Extract provided -
254This whole conception was after all, indeed, nothing but a timid expression of the thought that the plan of creation itself, extending down from the deity to man, included the means of redemption, and that, as alienation from the deity was due to the existence of graduated creations, so, at the same time was the restoration to God. This conception, which contrasts abruptly with that of the Old Testament and Christianity, was compatible in principle neither with the idea of the creation, nor with the one historical redemption that took place once for all. It was Gnostic and Neoplatonic, i.e., pagan. This its character was simply disguised by the retention of the creation so far as words went, and by the substitution for the Æons of Jesus Christ, the Holy Ghost, and angelic powers with Biblical names; and, further, of sacraments, sacrifices, and priests, whose existence and operations were derived from the work of Christ.

Required actions -
(a) How does the passage on redemption characterize the conception it describes?
(b) Carry on with the passage on redemption, starting right after its last sentence.
The entries after the passage on redemption play no part in what you need to do.

Data section -
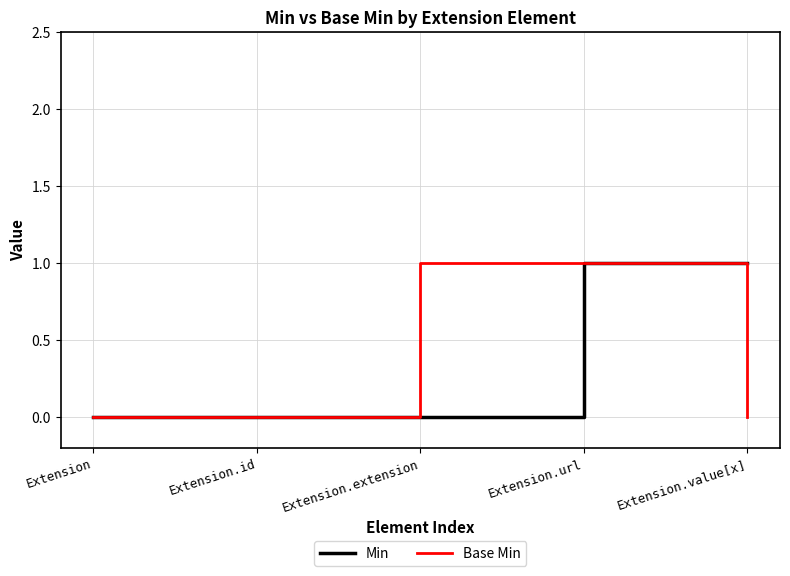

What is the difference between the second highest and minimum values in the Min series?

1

...

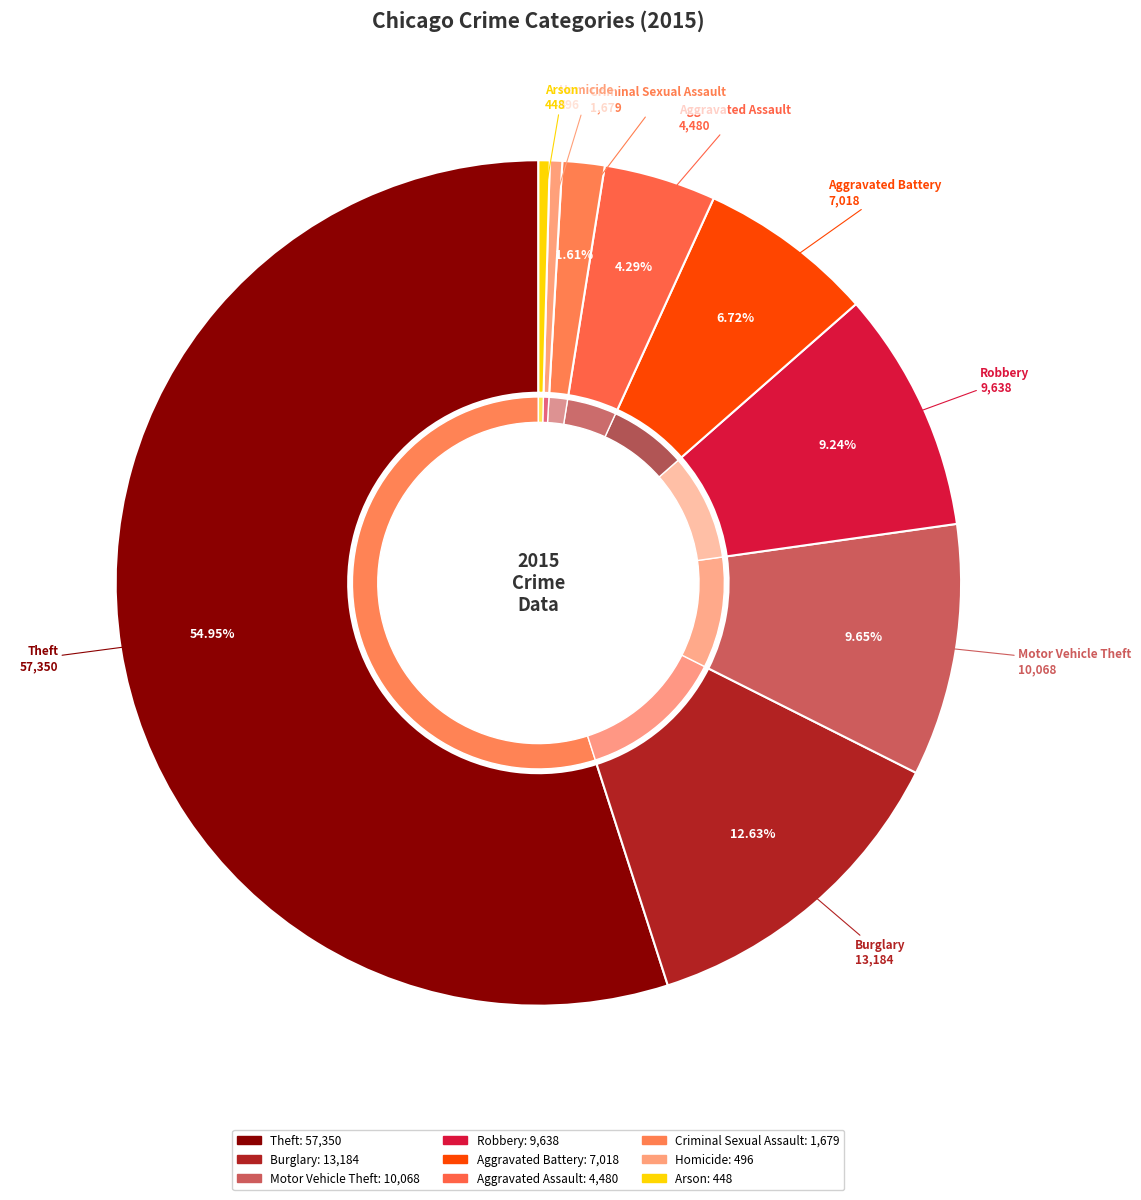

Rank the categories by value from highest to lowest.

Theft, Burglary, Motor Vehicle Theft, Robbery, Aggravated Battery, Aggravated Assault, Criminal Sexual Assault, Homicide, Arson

Response list -
(a) It calls it Gnostic and Neoplatonic, that is, pagan.

(b)
The root of this whole conception is ultimately found in the notion that the Logos, who was identified with the Son of God, continued to be conceived as the abode and bearer of all the ideas from which the world was evolved. Even Athanasius was not in a position thoroughly to correct this view,—see Atzberger, Die Logoslehre des heiligen Athanasius, 1880, p. 138 ff. Consequently, even the most clear-sighted of the Fathers were helpless against speculations which deduced redemption from the Cosmology. And thus a new Church Theosophy arose. A fantastic pantheism was introduced which had been created by the barbarous theosophy of expiring antiquity. It harmonised excellently with the religious barbarism which satisfied itself in the crudest and most daring myths and legends; nay, it kindled into fresh life with it. The living God, apart from whom the Soul possesses nothing, and the fervour of the saint threatened meanwhile to disappear. And side by side, nay, in cordial agreement, with these fantastic speculations, there existed a prosaic worship of the letter.
Literature.—See Nitzsch account, here especially thorough, Dogmengesch. I. pp. 268-287, 328-347, and Schwane, Vol. II. pp. 15-108, 272-328.